# Introduction

In this notebook we let Optuna optimize a few hyperparameters of an XGBoost model that will be used to make a submission to the [Housing Prices Competition for Kaggle Learn Users](https://www.kaggle.com/competitions/home-data-for-ml-course/data).

# Data Preparation

The following code cell checks that the required inputs are available.

In [None]:
# Load helpful packages
import numpy as np
import pandas as pd
import ames_housing_utils as utils

# List data files
utils.list_input()

We can now load the training set and convert it into the `DMatrix` that is expected by the [XGBoost cross validation function](https://xgboost.readthedocs.io/en/latest/r_docs/R-package/docs/reference/xgb.cv.html). We enable support for categorical data.

In [None]:
import xgboost as xgb

# Load and display training set
X_train, y_train = utils.load_train()
display(pd.concat([X_train, y_train], axis=1))
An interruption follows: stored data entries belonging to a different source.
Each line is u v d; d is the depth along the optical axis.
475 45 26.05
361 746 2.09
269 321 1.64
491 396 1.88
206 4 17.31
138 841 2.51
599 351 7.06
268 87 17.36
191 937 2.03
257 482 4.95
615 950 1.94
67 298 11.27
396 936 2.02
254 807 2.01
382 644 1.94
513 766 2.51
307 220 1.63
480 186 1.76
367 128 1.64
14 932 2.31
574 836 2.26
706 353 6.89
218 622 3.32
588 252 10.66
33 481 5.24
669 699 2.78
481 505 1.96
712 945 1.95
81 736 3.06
# Convert training set into DMatrix
dtrain = xgb.DMatrix(X_train, label=y_train, enable_categorical=True)

# Optuna Study

First we define the objectives of the optimization:

0. **Mean Absolute Error (MAE)** for accuracy
1. **Standard Error (SE)** for robustness

We'll let Optuna search for the best tree constraints (`max_depth`, `min_child_weight`) and stochasticity (`subsample`, `colsample_bytree`) given a fixed `learning_rate`. We'll rely on early stopping to find the best number of trees.

In [None]:
FIXED_PARAMS = {
        "objective": "reg:absoluteerror",
        "tree_method": "hist",  # required for categorical support
        "learning_rate": 0.05
}

def objective(trial):
    params = {
        **FIXED_PARAMS,
        "max_depth": trial.suggest_int("max_depth", 3, 6),
        "min_child_weight": trial.suggest_int("min_child_weight", 1, 20),
        "subsample": trial.suggest_float("subsample", 0.6, 1.0, step=0.01),
        "colsample_bytree": trial.suggest_float("colsample_bytree", 0.5, 1.0, step=0.01),
    }

    cv_results = xgb.cv(
        params=params,
        dtrain=dtrain,
        num_boost_round=5000,
        nfold=5,
        early_stopping_rounds=50,
        metrics="mae",
        seed=42
    )
    trial.set_user_attr("num_boost_round", cv_results.shape[0])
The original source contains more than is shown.